Wait for RMS to verify the connection and select Close. (For RMS Lite, the button will instead read Proceed to Import Indices.)
After you finish adding the server, RMS will automatically switch to it, and it will be visible in both the Manage Servers page and the server dropdown menu on the navigation bar. Any parameter universes will automatically be imported into RMS as Match Configurations. If you are adding a server to RMS Lite, you will next be asked to link the desired indices from the new server.
Connect to a Server
If there are external servers added to your instance of RMS, you can connect to them at any time by completing the following steps:
Hover over the server dropdown menu to the right of the navigation bar.

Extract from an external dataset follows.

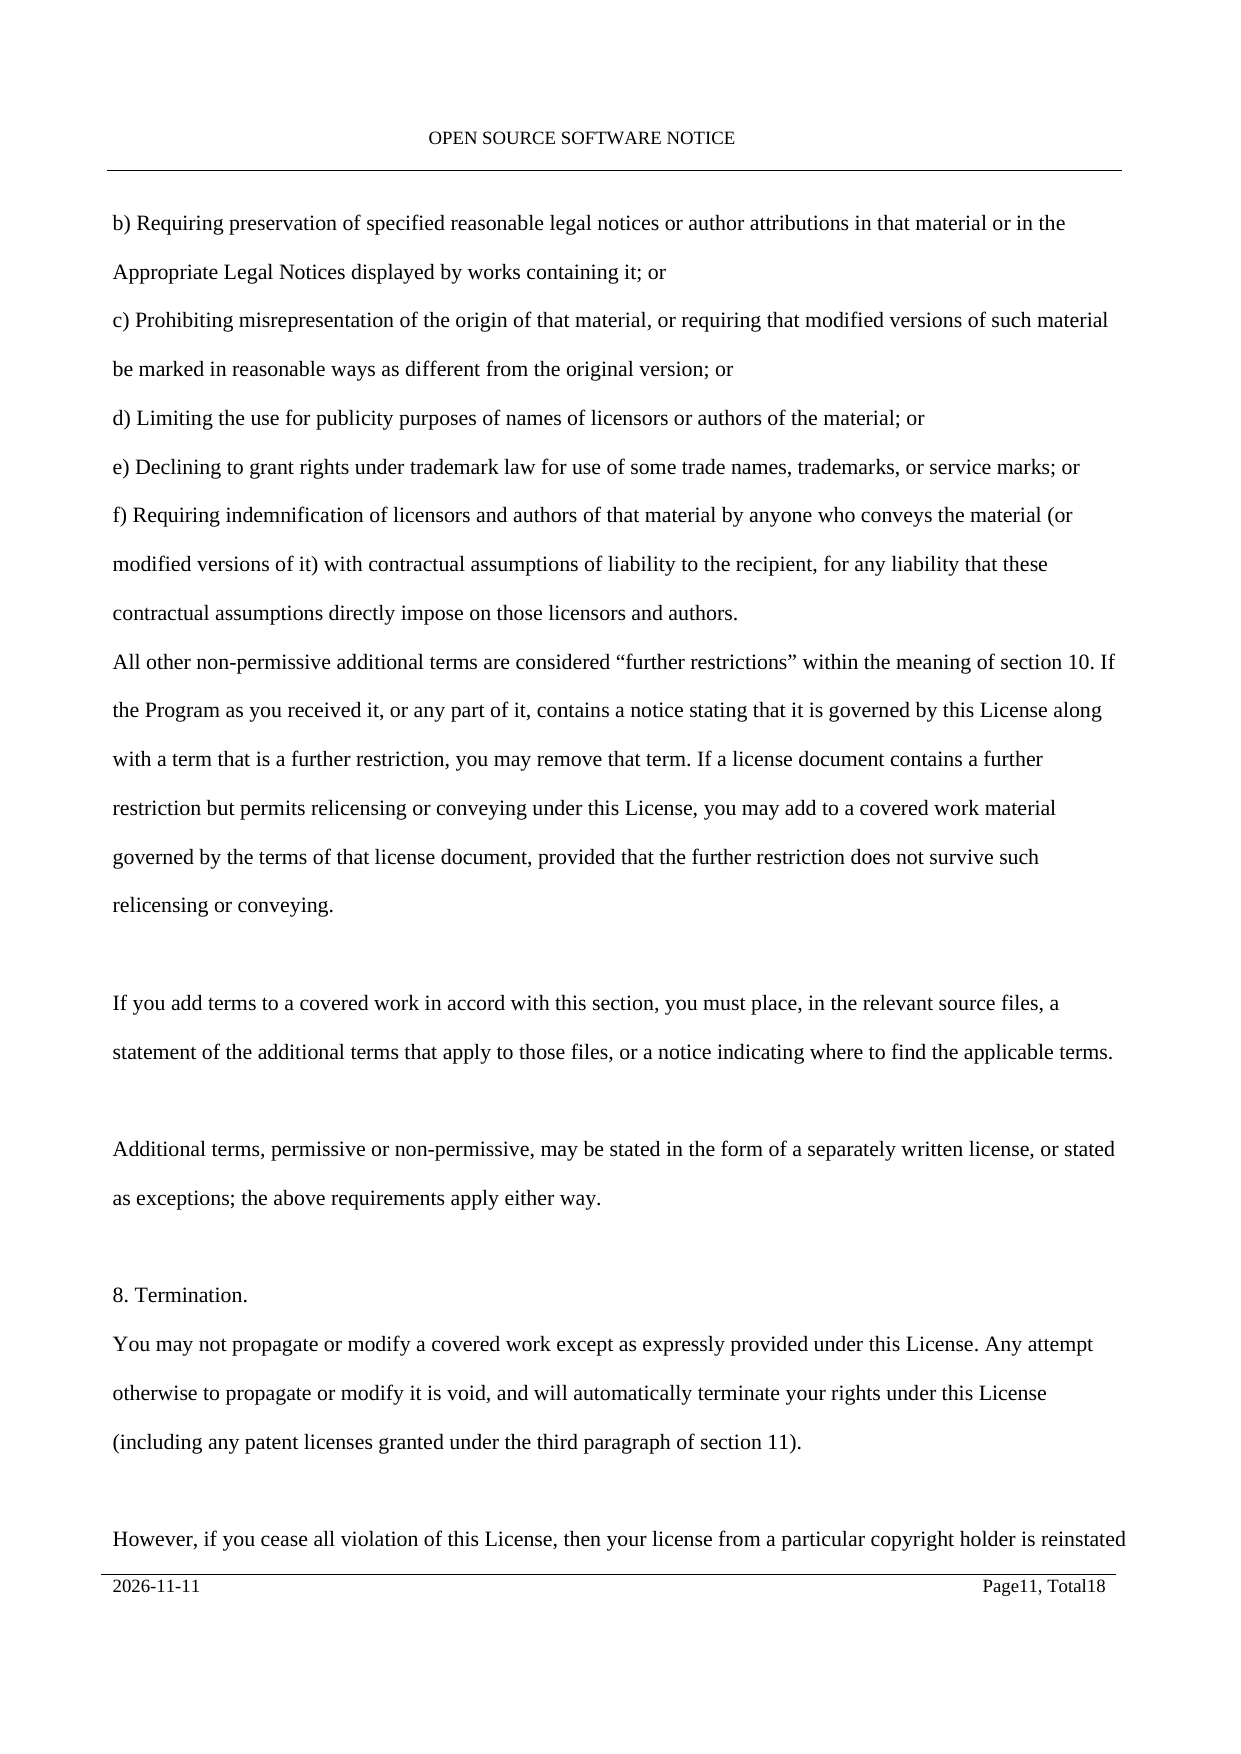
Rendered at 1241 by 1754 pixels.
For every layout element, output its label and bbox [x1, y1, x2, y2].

text [112, 206, 1128, 1555]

Select the server you want to connect to from the list.
You can also connect to a server from the Manage Servers page by hovering over the vertical ellipsis in the Action column for that server and selecting Connect.
Link Indices (RMS Lite Only)
While RMS Lite does not allow you to create new indices within RMS, you can link indices from the connected server(s). You will be prompted to do this the first time you use RMS Lite, but you can also do it at any time afterwards.
Navigate to the Manage Servers page.
Select the kebab icon next to the desired server, then select Details.
Link or unlink any desired indices using the toggle in the Status column, then select Next.
Map the fields for each index, then select Import.
Wait for the Import Successful notification, then select Close. The linked index will now appear in the index list.